Yim 2018.

Methods	Randomised clinical trial
Participants	Country: South Korea Period of recruitment: not stated Number randomised: 124 Postrandomisation dropouts: 12 (9.7%) Revised sample size: 112 Reasons for postrandomisation dropouts: not stated Mean age (years): not stated Females: not stated Presence of other features of decompensation (hepatorenal syndrome, hepatic encephalopathy, or variceal bleeding): not stated Ascites with low protein: not stated Primary prophylaxis: not stated Alcohol‐related cirrhosis: not stated Viral‐related cirrhosis: not stated Autoimmune disease‐related cirrhosis (e.g. PSC, PBC, AIH): not stated Other causes for cirrhosis: not stated Treated for ascites in addition to antibiotics (e.g. albumin or diuretics): not stated Exclusion criteria: hypersensitivity or intolerability with quinolones hepatocellular carcinoma beyond Milan Criteria hepatic encephalopathy > stage 2 history of treatment with antibiotics within 2 weeks of enrolment HIV infection uncontrolled malignancy women at child‐bearing age unwilling to use effective measures for contraception pregnant or breast‐feeding women
Interventions	Participants randomly assigned to 2 groups. Group 1: ciprofloxacin (n = 57) Further details: ciprofloxacin 750 mg weekly for 12 months Group 2: norfloxacin (n = 55) Further details: norfloxacin 400 mg daily for 12 months Additional details: none of baseline characteristics were extracted as the outcomes were presented for 55 vs 57 participants, but the baseline characteristics were described for 62 participants in each group.

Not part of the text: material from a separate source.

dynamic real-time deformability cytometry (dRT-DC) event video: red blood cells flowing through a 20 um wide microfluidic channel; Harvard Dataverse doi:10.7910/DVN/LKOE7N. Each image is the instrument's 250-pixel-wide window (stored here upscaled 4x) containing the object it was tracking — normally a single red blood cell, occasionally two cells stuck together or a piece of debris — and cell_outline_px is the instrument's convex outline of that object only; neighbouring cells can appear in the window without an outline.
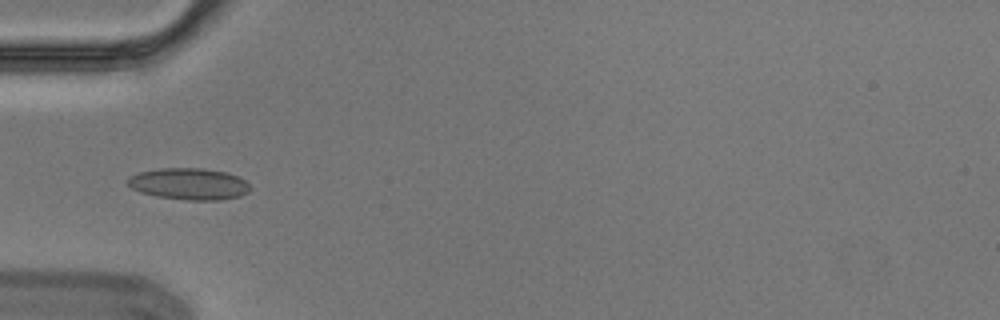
{"species": "Egyptian fruit bat (a non-hibernating species)", "species_latin": "Rousettus aegyptiacus", "temperature_condition": "cold", "stored_images_in_passage": 6, "camera_frame_rate_fps": 3000, "um_per_image_px": 0.085, "animal": {"sex": "male"}, "frame": {"image": 1, "passage_image": 5, "time_ms": 1.333, "image_size_px": [1000, 320], "cell_outline_px": [[252, 188], [248, 192], [240, 196], [220, 200], [184, 200], [156, 196], [140, 192], [132, 188], [128, 184], [128, 180], [132, 176], [140, 172], [160, 168], [204, 168], [224, 172], [236, 176], [244, 180]], "centroid_in_image_um": [16.09, 15.64], "position_along_channel_um": 68.9, "area_um2": 22.43}}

Outcomes	Outcomes reported: all‐cause mortality; number of serious adverse events per participant; liver transplantation; proportion with spontaneous bacterial peritonitis (as per definition) Follow‐up (months): 12
Notes	Trial name/trial registry number: NCT01542801 Attempted to contact authors in November 2018, but received no replies.
Risk of bias
Bias	Authors' judgement	Support for judgement
Random sequence generation (selection bias)	Low risk	Quote: "The randomization table was generated by a statistician (SSK) using the nQuery Advisor program."
Allocation concealment (selection bias)	Low risk	Quote: "Centralized web‐based interactive response system."
Blinding of participants and personnel (performance bias) All outcomes	High risk	Quote: "Open‐label"
Blinding of outcome assessment (detection bias) All outcomes	High risk	Quote: "Open‐label"
Incomplete outcome data (attrition bias) All outcomes	Unclear risk	Comment: there were postrandomisation dropouts and it was unclear whether these were related to outcomes.
Selective reporting (reporting bias)	High risk	Comment: protocol not available, and authors did not report the outcomes assessed adequately.
Other bias	Low risk	Comment: no other bias noted

AIH: autoimmune hepatitis; BD: twice daily; n: number of participants; OD: once daily; PBC: primary biliary cirrhosis; PSC: primary sclerosing cholangitis; TDS: three times daily.